When the man protested once more about losing his girlfriend, Frank shot him without a word and motioned for some men to drag the body away.
‘That was dinner,’ Roy thought.
Frank took the girl, fighting and screaming, back to his motor home, cuffing her about the face as he half-dragged her.
“What do you think, Roy?” Lucas asked.
“I don’t, Sir.”
Lucas laughed, and it was like glass scraping and sliding on Roy’s nerves. He would rather be ignored than to be spoken to by Lucas. “You have your eye on any new females?”

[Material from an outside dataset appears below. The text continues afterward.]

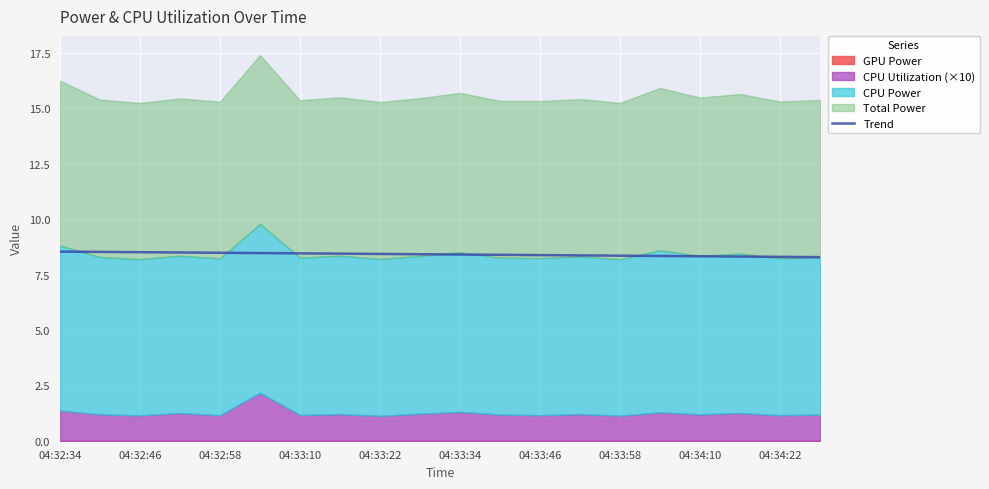

What is the sum of the values at 04:33:22 and 04:33:58?

16.8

“No, Sir, I am doing fine with the Red House.” It was a tongue-in-cheek nod to the virus that had killed so many, but someone thought to paint a motor home red and stash the camp whores there.
“Got enough slaves?”
“Yes, Sir.”
“Keep them beat down and humble,” Lucas said. He picked at his teeth, then smiled, and cocked his head. “What do you think they’re doing?”
Roy knew whom Lucas meant. Pascal looked up, interested a little. Lucas meant the US Militia.
Roy stared up at the sky, thinking, while he watched the clouds drifting by. How could he possibly know? The boy was magic, and he wasn’t, so why not ask the boy? “Making some new place secure…collecting things…maybe farming a little land, I think. Maybe they’re worrying about our coming after them.”
“I hope they are sleepless with their worries. Bunch of pussies, aren’t they?”
“Yes, Sir,” Roy said, but no, they weren’t. They were brave and strong fighters, too, but Lucas didn’t want to hear that.
“And how did the loss of the hospital affect them?”
Roy had been asked that before, but Lucas must want a new nugget of information. “I think they’re lucky, and they are going on and not letting it get to them at all.” This was as much truth as he was willing to share. He did believe that much to be true.